**Materials provided**.

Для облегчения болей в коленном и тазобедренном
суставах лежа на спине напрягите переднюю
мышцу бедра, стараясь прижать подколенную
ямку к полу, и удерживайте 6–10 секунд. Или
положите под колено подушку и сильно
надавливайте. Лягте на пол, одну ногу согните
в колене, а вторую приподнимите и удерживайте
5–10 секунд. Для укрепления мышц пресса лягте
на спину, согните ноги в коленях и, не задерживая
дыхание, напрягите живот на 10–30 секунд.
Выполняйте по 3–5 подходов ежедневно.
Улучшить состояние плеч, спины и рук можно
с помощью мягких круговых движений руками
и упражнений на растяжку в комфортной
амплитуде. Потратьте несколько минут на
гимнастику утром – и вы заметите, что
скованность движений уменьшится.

**Task objective**. Copy out, unchanged, the part of the entries that opens with their first line and closes with the line containing "5–10 секунд. Для укрепления мышц пресса лягте", including both of those lines.

**Answer below**.
Для облегчения болей в коленном и тазобедренном
суставах лежа на спине напрягите переднюю
мышцу бедра, стараясь прижать подколенную
ямку к полу, и удерживайте 6–10 секунд. Или
положите под колено подушку и сильно
надавливайте. Лягте на пол, одну ногу согните
в колене, а вторую приподнимите и удерживайте
5–10 секунд. Для укрепления мышц пресса лягте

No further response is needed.